Nation: le chemin parcouru

La nation québécoise vue par les fédéralistes québécois


Le premier ministre Stephen Harper, prenant tout le monde par surprise, a lancé une bombe politique en affirmant que "les Québécois forment une nation dans un Canada uni". C'est là un virage majeur dans le discours canadien.
Et il faut voir cette déclaration, et le fait qu'elle sera appuyée par les trois partis fédéralistes à la Chambre des communes comme un progrès très significatif pour les Québécois, pour qui la reconnaissance de ce qu'ils sont par le reste du Canada revêt une grande valeur symbolique.
Mais ce progrès est fragile. Il y a quelques jours, cette question menaçait le Parti libéral du Canada, en pleine course au leadership, d'une crise grave qui aurait eu des effets désastreux au Québec. C'est d'ailleurs pour profiter de ce désarroi libéral que le Bloc québécois a déposé une motion en Chambre sur la nation québécoise. Et c'est pour déjouer cette manoeuvre parlementaire que M. Harper a pris les bloquistes de court en proposant sa propre formulation.
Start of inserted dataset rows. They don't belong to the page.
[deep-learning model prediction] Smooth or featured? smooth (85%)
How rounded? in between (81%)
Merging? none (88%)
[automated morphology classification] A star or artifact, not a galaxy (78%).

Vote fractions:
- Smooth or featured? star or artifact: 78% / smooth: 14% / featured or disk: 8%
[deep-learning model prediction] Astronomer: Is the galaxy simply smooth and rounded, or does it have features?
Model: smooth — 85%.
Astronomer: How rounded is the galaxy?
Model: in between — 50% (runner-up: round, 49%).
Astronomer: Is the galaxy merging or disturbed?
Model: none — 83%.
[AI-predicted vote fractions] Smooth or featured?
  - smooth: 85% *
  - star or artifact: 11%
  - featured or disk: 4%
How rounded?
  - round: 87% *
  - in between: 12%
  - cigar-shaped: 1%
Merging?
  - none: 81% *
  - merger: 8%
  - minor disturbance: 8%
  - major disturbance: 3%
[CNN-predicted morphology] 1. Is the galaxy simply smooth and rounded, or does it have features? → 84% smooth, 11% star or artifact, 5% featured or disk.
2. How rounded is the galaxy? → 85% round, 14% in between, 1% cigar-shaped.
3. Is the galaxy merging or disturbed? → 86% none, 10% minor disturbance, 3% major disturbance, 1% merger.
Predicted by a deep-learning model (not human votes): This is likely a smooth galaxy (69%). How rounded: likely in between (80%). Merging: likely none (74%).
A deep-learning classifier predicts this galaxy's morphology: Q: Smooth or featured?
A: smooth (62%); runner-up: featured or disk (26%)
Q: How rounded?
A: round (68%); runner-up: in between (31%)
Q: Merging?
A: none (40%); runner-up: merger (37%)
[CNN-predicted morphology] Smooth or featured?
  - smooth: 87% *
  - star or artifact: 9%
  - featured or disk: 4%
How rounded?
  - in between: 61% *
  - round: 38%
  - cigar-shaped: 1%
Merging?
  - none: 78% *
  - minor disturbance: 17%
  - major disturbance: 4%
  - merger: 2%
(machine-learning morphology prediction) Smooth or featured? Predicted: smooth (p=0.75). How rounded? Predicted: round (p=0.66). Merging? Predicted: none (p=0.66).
Nous sommes dans la tactique parlementaire plutôt que dans le solennel débat de société.
Par ailleurs, il est évident qu'une motion de la Chambre des communes est loin de la reconnaissance constitutionnelle formelle que souhaite le Québec. Et surtout, il est clair que ce consensus des parlementaires ne se reflète pas dans l'opinion publique canadienne comme le montrent les réactions négatives des médias canadiens à la déclaration du premier ministre.
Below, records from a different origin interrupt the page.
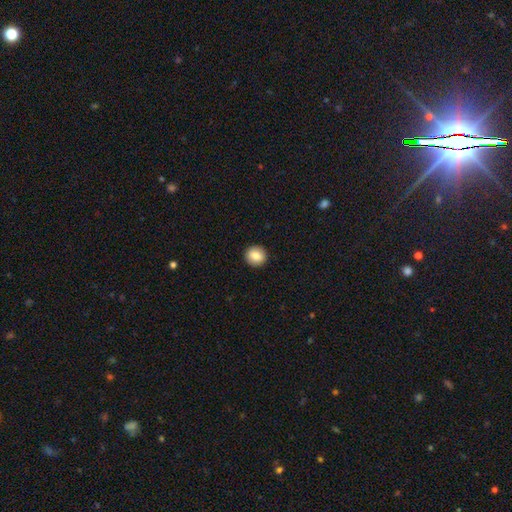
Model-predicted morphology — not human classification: Smooth or featured? smooth (84%)
How rounded? round (91%)
Merging? none (93%)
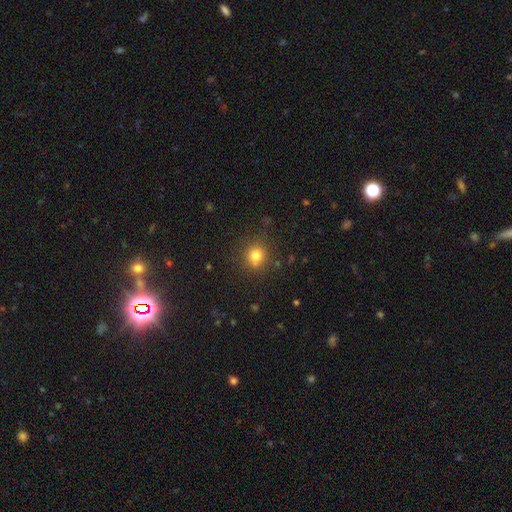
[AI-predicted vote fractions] The model was most divided on "smooth or featured": smooth: 78%, star or artifact: 15%, featured or disk: 7%. More confident: how rounded — round (89%); merging — none (80%).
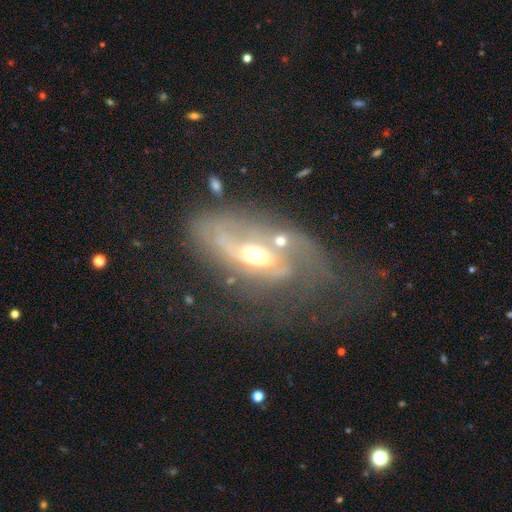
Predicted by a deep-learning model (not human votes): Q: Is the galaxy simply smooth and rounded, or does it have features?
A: featured or disk — 75%.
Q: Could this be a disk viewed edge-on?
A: no — 90%.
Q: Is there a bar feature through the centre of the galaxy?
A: no — 63%.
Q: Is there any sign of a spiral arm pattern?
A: yes — 71%.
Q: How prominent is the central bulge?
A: moderate — 68%.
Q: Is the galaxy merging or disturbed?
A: none — 36%.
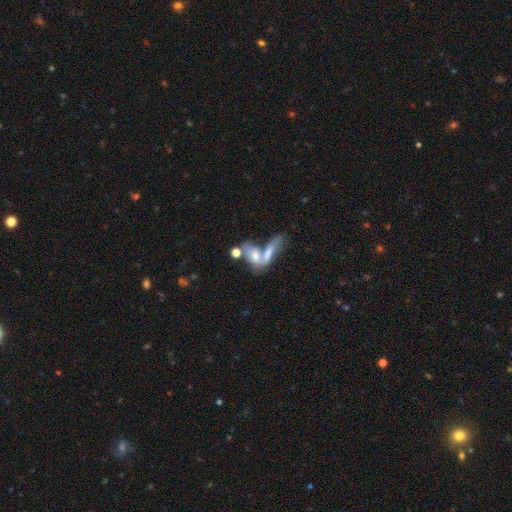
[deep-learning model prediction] This appears to be a smooth galaxy with no disk features (58%) that is in between round and cigar-shaped (74%). Merging: merger (65%).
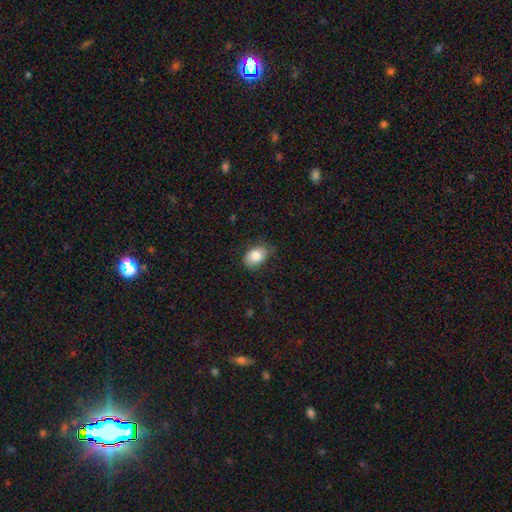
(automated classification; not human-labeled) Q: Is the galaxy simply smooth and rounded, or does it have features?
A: smooth — 81%.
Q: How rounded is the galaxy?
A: in between — 79%.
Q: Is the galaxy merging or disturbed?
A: none — 67%.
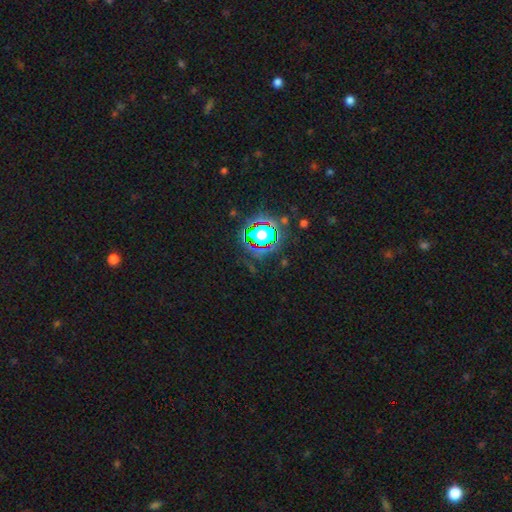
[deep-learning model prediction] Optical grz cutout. It shows a star or artifact, not a galaxy (82%).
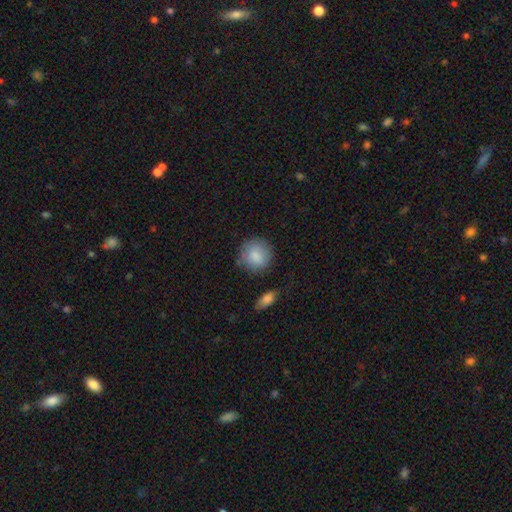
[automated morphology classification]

Ces nuances étant faites, on ne peut pas minimiser ce virage, comme l'a fait avec très peu d'élégance le chef bloquiste Gilles Duceppe, pris à son propre jeu. Peut-on sérieusement dénoncer pendant des années le Canada parce qu'il ne reconnaît pas la nation québécoise pour affirmer, lorsque le Canada s'exécute, qu'il n'y a rien là?
L'argumentaire de M. Duceppe ne tient pas la route. Il reproche à M. Harper de ne reconnaître cette nation que dans le contexte canadien, ce qu'il voit comme l'imposition d'une condition inacceptable. Par définition, quand on demande au Canada de reconnaître le Québec comme nation, c'est un débat canadien, avec des Canadiens, qui devrait mener à la modification de la constitution canadienne. La société distincte, c'était aussi dans le Canada. Si la nation dont on parle n'est pas au sein du Canada, il s'agit de souveraineté, et il serait franchement ridicule d'en discuter à Ottawa.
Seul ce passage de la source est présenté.